L’un des principaux arguments mis en avant par les lobbies et adversaires de la justice sociale est que nous avons besoin d’amortir le choc de la transition notamment pour l’emploi et les budgets des ménages. Ce sont de faux discours car les solutions qu’on présente pour répondre aux urgences climatiques à long-terme sont les mêmes que celles qu’on présente pour les plus précaires. Les entreprises climaticides sont au contraire les mêmes qui profitent des prix qui s’enflamment et font des bénéfices record sur les impacts climatiques et sur la négligence des droits sociaux et des droits humains. En offrant quelques primes ponctuelles aux consommateurs, Total donne des miettes et maintient ses profits. Face à la crise sociale et environnementale, l’État doit désormais imposer des politiques contraigrantes aux grandes entreprises pour qu’elles mettent enfin leurs activités au pas du climat, taxer leurs méga-profits indécents pour aller vers une véritable redistribution, et anticiper la reconversion des travailleurs pour garantir de véritables emplois verts. 

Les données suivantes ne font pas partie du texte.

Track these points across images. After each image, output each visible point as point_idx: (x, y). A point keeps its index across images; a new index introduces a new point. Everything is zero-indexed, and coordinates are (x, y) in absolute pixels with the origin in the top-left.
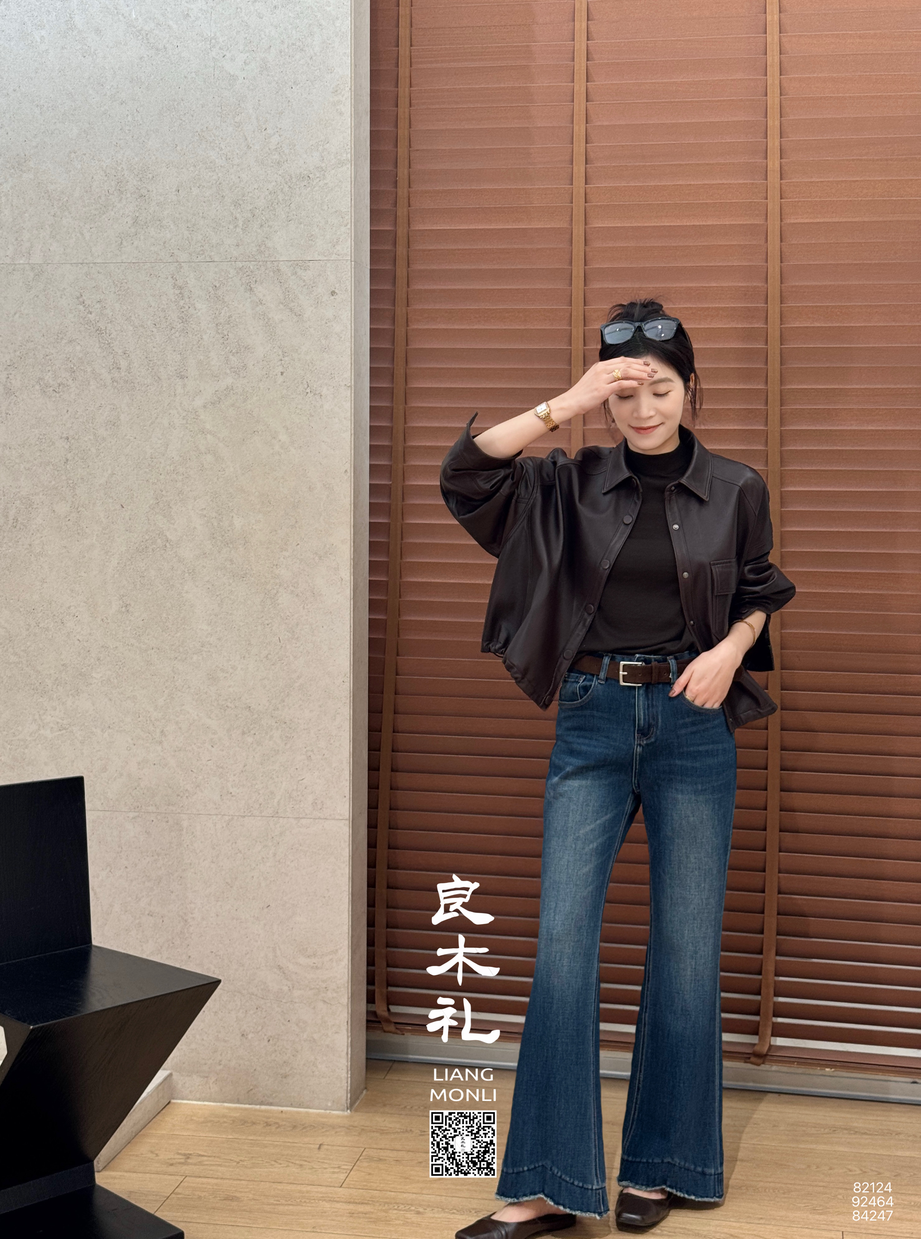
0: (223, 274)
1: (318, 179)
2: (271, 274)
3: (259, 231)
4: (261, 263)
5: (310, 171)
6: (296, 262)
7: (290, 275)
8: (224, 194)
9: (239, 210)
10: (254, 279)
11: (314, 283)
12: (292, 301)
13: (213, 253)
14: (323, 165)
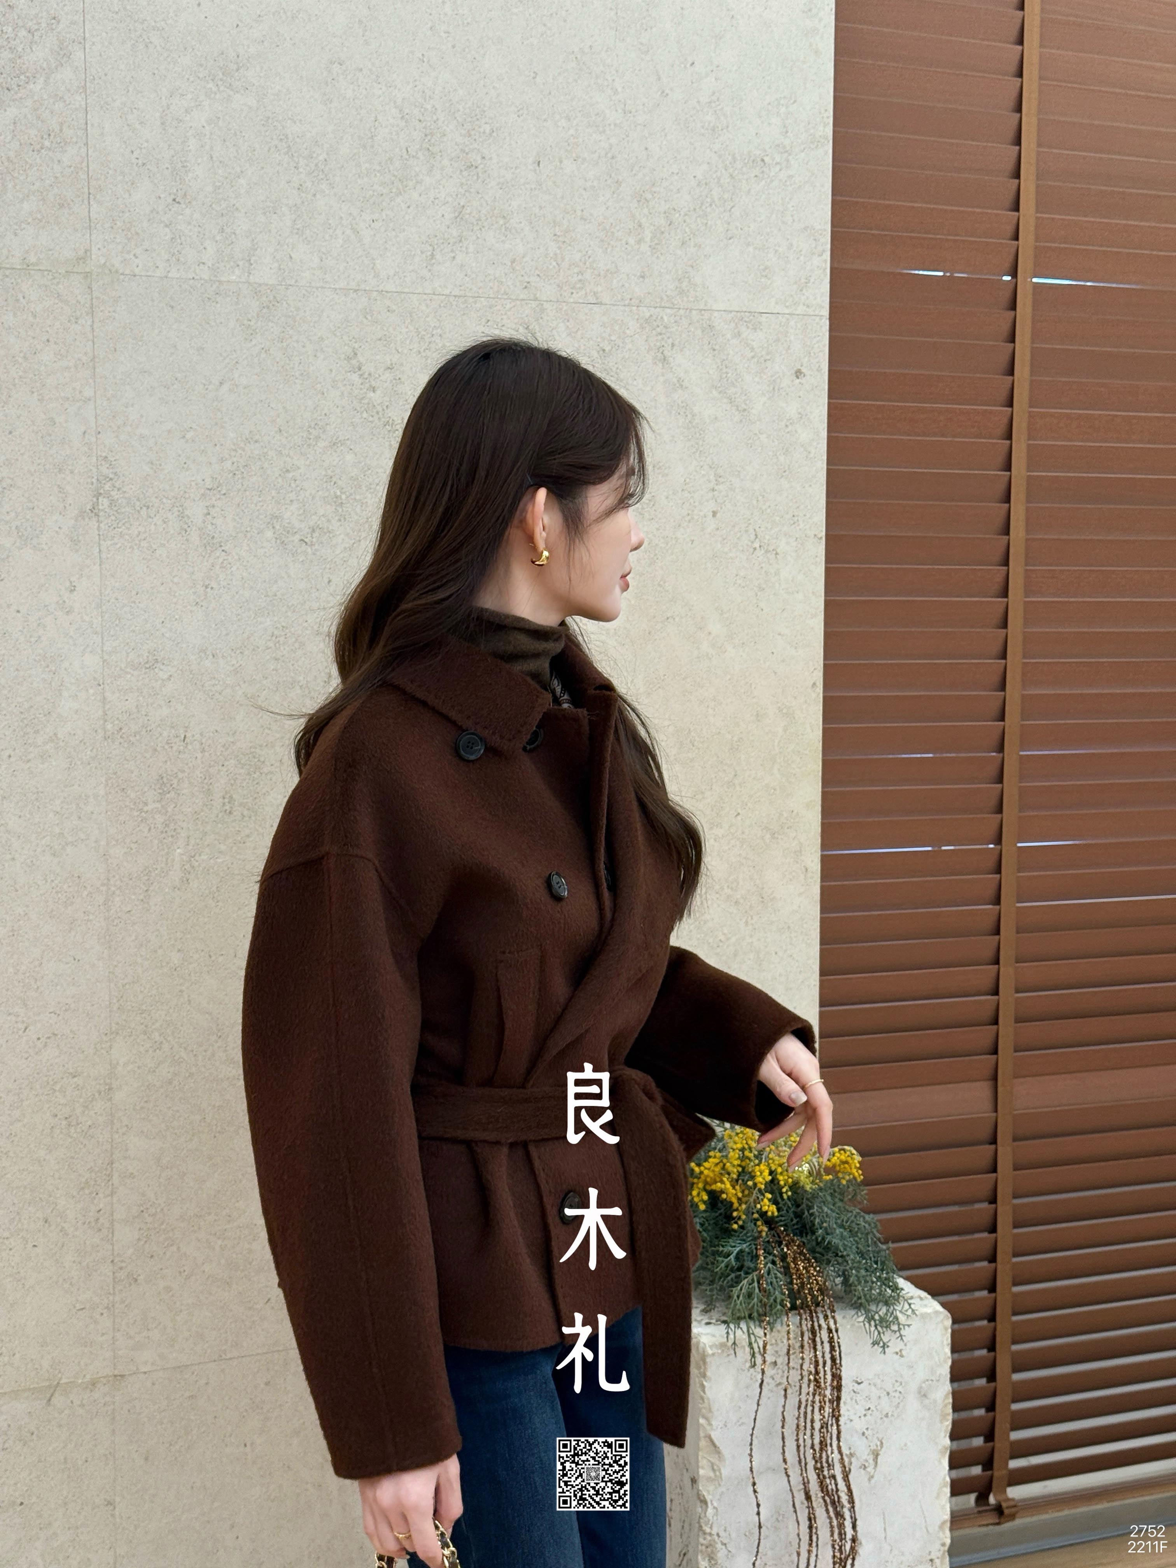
0: (617, 328)
1: (778, 167)
2: (699, 332)
3: (679, 252)
4: (682, 312)
5: (765, 151)
6: (739, 314)
7: (729, 336)
8: (620, 179)
9: (646, 211)
10: (670, 341)
11: (768, 354)
12: (733, 384)
13: (599, 289)
14: (787, 142)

Que pouvons-nous faire concrètement pour accélérer la sortie des énergies fossiles ? 

La crise ukrainienne survient à un moment très particulier, celui des élections présidentielles, qui se démarquent par l’absence de débat. Mais l’espoir et l’envie d'agir sont bien au rendez-vous.  Nous sommes mobilisés pour indiquer les candidats dangereux pour le climat et la justice sociale, pour indiquer les alternatives à l’ultra-libéralisme et à l’extrême-droite. La mobilisation doit avoir lieu à très court terme dans les urnes, mais également dans la rue le 9 avril. Cela me rend positive de voir que les gens continuent de se mobiliser, d’entendre les critiques qui se sont élevées pendant le quinquennat, d’observer les alliances nouvelles qui émergent. Les enjeux écologiques percent et deviennent centraux pour des millions de citoyens et citoyennes. Nous devons continuer à construire ce rapport de force et transformer l’essai dans de véritables politiques publiques de rupture.